More disturbing yet are the gendered understandings in Sheri Tepper’s
Beauty
(1991), which explores the Sleeping Beauty legend, the land of Faery, the source of good and evil, and the horrors Beauty discovers when she is transported to the twenty-first century, escapes to the twentieth, is raped, and discovers pornography, sadism, and the ways in which sex is separated from the tenderness of love she believes occurred in her own century. In a different timeline Tepper creates a war-torn culture,
The Gate to Women’s Country
(1988), where women have created safe havens within their gates and warriors live in garrisons outside. Having discovered the reality of a gene for violence, the novel’s women have created a system to prevent impregnation by the warrior class, thus gradually removing the source of aggression from the world.
But while images of gender may be elicited to explore untold visions of otherness and our need to accept the realities of difference in our cultures, they may also offer opportunities to consider our own interactions as gendered human beings. Connie Willis complicates this problem in her brief novel, Uncharted Territory (1994), in which the partners Carson and Findriddy explore the planet Boohte for rich resources needed back on Earth, secretly hiding their finds in an effort to preserve the planet for an indigenous species of indeterminate gender. Through skillful use of language Willis manages to avoid defining the genders of the main characters for much of the text, though this does not prevent us from making our own assumptions. Subplots and lesser characters gradually model a range of typical human gendered behaviors and power struggles. As the novel progresses, the behaviors of animals, particularly the bowerbird, are explored and compared to human activity. By the end of the novel, when we have discovered the gender identities of Carson and Findriddy, we also observe the unfolding of their connections to each other and the power of an unsuspected love.

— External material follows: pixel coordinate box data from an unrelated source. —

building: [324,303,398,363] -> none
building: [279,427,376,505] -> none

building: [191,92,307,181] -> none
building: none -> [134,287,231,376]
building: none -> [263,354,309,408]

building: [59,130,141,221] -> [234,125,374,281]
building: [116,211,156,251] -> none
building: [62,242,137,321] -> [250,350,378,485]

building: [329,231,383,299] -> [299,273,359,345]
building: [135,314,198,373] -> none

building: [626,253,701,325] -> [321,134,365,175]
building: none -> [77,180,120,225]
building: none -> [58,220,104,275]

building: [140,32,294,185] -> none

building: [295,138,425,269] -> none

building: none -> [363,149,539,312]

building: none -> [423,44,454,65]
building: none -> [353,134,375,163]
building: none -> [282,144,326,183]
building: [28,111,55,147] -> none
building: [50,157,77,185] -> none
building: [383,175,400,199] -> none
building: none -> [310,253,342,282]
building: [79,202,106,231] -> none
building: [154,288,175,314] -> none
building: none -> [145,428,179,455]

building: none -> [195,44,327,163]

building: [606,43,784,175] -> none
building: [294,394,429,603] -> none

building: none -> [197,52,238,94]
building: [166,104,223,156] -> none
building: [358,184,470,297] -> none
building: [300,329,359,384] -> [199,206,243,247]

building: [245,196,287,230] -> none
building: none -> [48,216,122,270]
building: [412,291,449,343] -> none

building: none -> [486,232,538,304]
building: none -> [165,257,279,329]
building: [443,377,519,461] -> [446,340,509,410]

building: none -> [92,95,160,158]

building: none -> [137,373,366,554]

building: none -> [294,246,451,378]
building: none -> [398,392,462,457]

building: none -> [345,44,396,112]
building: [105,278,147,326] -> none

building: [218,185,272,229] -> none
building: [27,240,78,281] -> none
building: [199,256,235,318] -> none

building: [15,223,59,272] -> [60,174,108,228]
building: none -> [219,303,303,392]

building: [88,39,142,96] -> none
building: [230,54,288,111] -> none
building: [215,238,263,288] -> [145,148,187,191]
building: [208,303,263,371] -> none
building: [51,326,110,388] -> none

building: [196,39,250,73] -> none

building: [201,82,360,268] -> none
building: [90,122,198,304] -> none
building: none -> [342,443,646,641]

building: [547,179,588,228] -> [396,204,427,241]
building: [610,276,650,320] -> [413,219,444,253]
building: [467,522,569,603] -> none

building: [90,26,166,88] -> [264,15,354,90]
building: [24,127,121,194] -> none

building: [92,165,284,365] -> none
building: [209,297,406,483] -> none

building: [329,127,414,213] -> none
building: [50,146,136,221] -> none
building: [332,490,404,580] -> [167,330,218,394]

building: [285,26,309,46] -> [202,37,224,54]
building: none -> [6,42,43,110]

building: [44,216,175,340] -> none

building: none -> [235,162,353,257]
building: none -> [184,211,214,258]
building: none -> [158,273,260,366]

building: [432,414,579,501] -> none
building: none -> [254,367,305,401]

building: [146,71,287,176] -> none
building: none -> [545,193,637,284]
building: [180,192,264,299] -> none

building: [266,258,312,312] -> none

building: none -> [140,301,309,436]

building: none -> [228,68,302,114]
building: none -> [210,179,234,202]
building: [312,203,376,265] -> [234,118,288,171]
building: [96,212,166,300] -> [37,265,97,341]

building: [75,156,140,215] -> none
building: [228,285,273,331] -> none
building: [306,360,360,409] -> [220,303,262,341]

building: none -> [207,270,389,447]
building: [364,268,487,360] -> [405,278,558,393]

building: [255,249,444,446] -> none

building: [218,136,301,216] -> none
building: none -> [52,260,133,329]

In all of these texts, the experimental ways in which gender and sexuality are explored offer us opportunities to examine tough questions and rethink our own perceptions. Given its wide array of approaches to gender questions, issues of power, and understandings of human need, science fiction can help us to understand our own ways of being. As science fiction moves into the twenty-first century, gender images continue to evolve, often following the conventions of sub-genres within the field. Two examples of this trend are found in the first novels of Alastair Reynolds and Richard K. Morgan. Reynolds’s Revelation Space (2000) is firmly rooted in the space opera tradition, and to many, Reynolds has redefined it for a new generation of science fiction readers. Morgan’s debut novel Altered Carbon (2002)—winner of the 2003 Philip K. Dick Award—successfully combines elements of the hard-boiled detective novel with science fiction. The commercial success of both novels indicates their characterizations of men and women have met with popular approval, and a more thorough reading of each text might suggest one of the ways in which the genre will approach gender in the future.